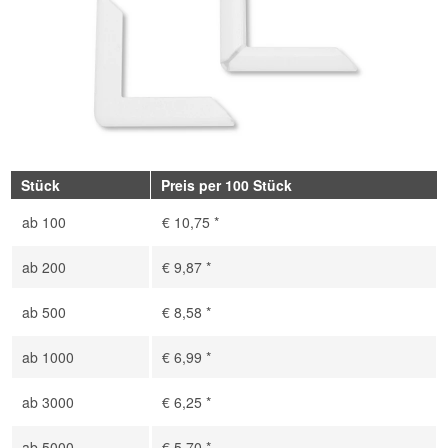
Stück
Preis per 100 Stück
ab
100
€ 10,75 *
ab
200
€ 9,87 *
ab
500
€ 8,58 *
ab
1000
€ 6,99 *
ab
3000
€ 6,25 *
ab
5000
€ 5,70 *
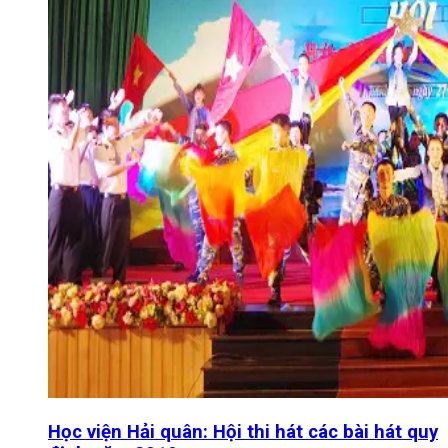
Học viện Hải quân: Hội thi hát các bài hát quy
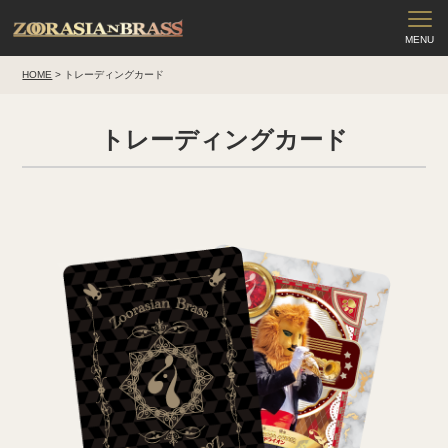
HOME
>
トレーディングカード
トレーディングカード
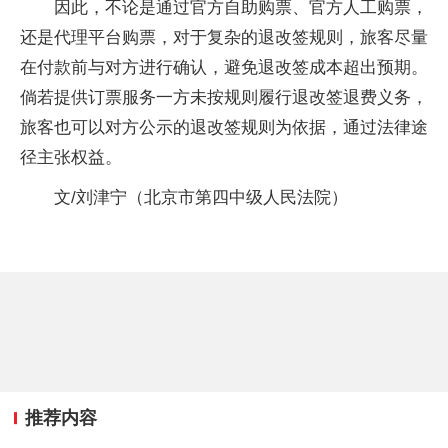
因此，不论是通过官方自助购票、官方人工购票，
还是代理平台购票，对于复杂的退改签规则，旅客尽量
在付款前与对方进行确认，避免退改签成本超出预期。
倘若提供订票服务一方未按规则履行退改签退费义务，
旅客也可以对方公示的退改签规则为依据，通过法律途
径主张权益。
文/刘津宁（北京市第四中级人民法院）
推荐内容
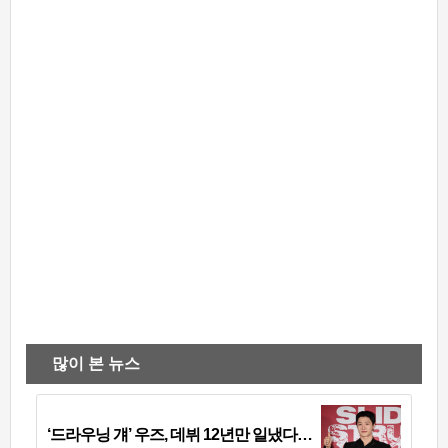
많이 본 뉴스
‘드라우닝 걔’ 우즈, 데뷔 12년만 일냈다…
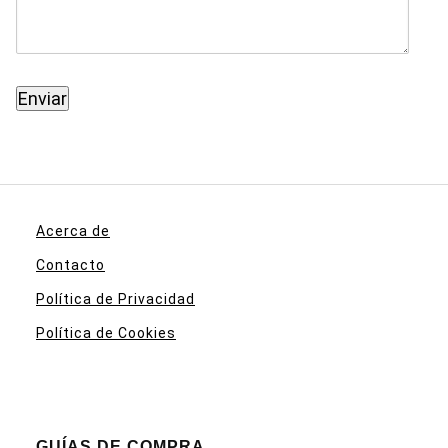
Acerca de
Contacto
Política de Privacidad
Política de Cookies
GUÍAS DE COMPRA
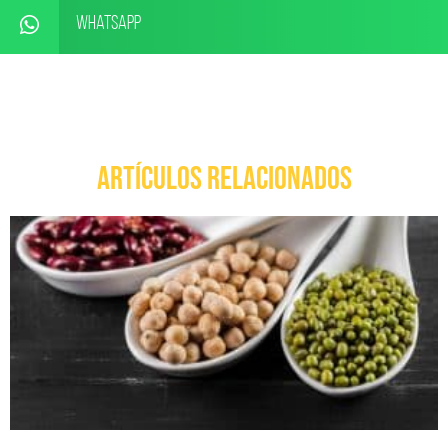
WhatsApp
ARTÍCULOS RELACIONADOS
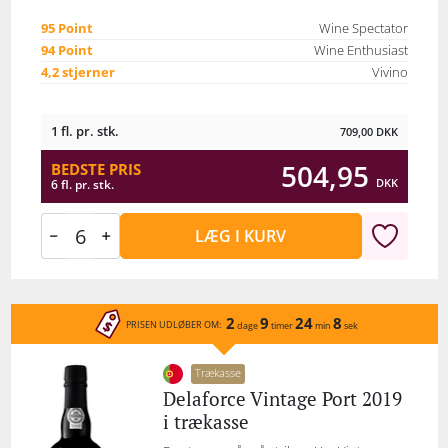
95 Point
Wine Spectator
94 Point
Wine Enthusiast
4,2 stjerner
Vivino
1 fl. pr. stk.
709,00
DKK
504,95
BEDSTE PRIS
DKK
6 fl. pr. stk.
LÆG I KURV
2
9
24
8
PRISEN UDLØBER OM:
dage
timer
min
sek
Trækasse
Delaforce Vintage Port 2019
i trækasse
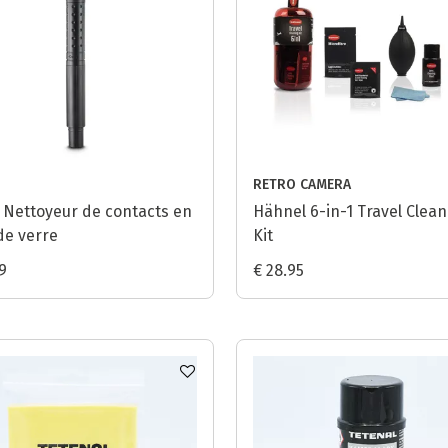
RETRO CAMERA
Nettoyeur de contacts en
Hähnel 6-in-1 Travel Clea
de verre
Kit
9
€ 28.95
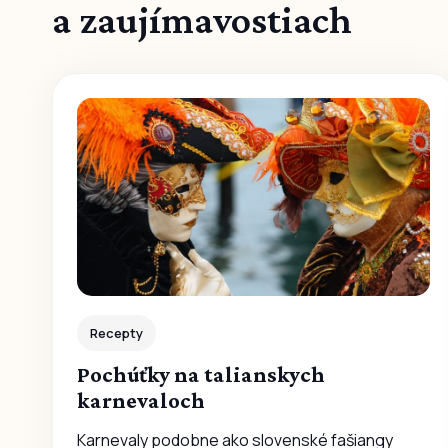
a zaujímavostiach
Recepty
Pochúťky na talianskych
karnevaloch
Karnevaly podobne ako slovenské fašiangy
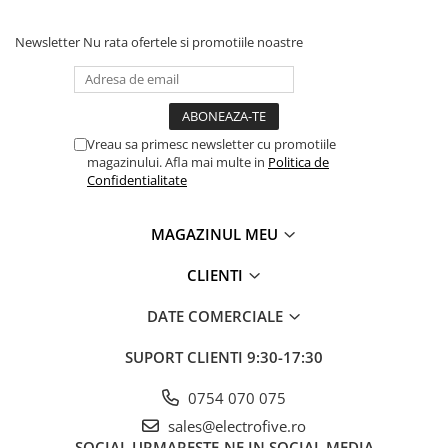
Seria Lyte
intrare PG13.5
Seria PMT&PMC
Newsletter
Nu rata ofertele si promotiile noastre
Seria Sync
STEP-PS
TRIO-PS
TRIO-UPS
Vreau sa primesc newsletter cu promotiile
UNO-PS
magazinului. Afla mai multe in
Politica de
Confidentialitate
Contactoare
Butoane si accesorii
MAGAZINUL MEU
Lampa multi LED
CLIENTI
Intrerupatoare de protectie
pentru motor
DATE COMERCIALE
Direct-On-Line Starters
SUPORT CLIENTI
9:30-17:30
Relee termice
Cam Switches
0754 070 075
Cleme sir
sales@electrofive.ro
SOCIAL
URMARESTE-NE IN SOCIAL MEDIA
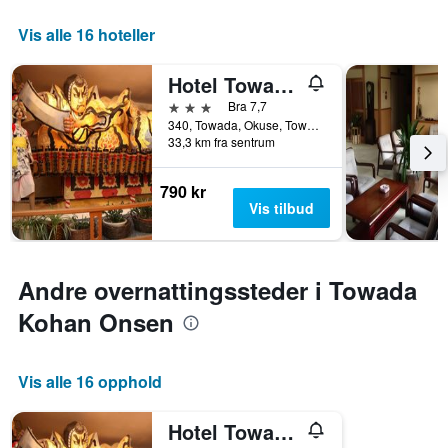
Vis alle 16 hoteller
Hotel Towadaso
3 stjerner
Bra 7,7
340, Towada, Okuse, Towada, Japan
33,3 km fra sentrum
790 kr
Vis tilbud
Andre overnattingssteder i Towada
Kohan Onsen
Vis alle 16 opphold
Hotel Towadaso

────

Pictures aren't part of the copy; return each record above exactly.

Stück
Preis per 100 Stück
ab
100
€ 10,75 *
ab
200
€ 9,87 *
ab
500
€ 8,58 *
ab
1000
€ 6,99 *
ab
3000
€ 6,25 *
ab
5000
€ 5,70 *
Học viện Hải quân: Hội thi hát các bài hát quy
HOME
>
トレーディングカード
トレーディングカード
因此，不论是通过官方自助购票、官方人工购票，
还是代理平台购票，对于复杂的退改签规则，旅客尽量
在付款前与对方进行确认，避免退改签成本超出预期。
倘若提供订票服务一方未按规则履行退改签退费义务，
旅客也可以对方公示的退改签规则为依据，通过法律途
径主张权益。
文/刘津宁（北京市第四中级人民法院）
推荐内容
많이 본 뉴스
‘드라우닝 걔’ 우즈, 데뷔 12년만 일냈다…
Acerca de
Contacto
Política de Privacidad
Política de Cookies
GUÍAS DE COMPRA
WhatsApp
ARTÍCULOS RELACIONADOS
95 Point
Wine Spectator
94 Point
Wine Enthusiast
4,2 stjerner
Vivino
1 fl. pr. stk.
709,00
DKK
504,95
BEDSTE PRIS
DKK
6 fl. pr. stk.
LÆG I KURV
2
9
24
8
PRISEN UDLØBER OM:
dage
timer
min
sek
Trækasse
Delaforce Vintage Port 2019
i trækasse
RETRO CAMERA
Nettoyeur de contacts en
Hähnel 6-in-1 Travel Clea
de verre
Kit
9
€ 28.95
a zaujímavostiach
Recepty
Pochúťky na talianskych
karnevaloch
Karnevaly podobne ako slovenské fašiangy
Seria Lyte
intrare PG13.5
Seria PMT&PMC
Newsletter
Nu rata ofertele si promotiile noastre
Seria Sync
STEP-PS
TRIO-PS
TRIO-UPS
Vreau sa primesc newsletter cu promotiile
UNO-PS
magazinului. Afla mai multe in
Politica de
Confidentialitate
Contactoare
Butoane si accesorii
MAGAZINUL MEU
Lampa multi LED
CLIENTI
Intrerupatoare de protectie
pentru motor
DATE COMERCIALE
Direct-On-Line Starters
SUPORT CLIENTI
9:30-17:30
Relee termice
Cam Switches
0754 070 075
Cleme sir
sales@electrofive.ro
SOCIAL
URMARESTE-NE IN SOCIAL MEDIA
Vis alle 16 hoteller
Hotel Towadaso
3 stjerner
Bra 7,7
340, Towada, Okuse, Towada, Japan
33,3 km fra sentrum
790 kr
Vis tilbud
Andre overnattingssteder i Towada
Kohan Onsen
Vis alle 16 opphold
Hotel Towadaso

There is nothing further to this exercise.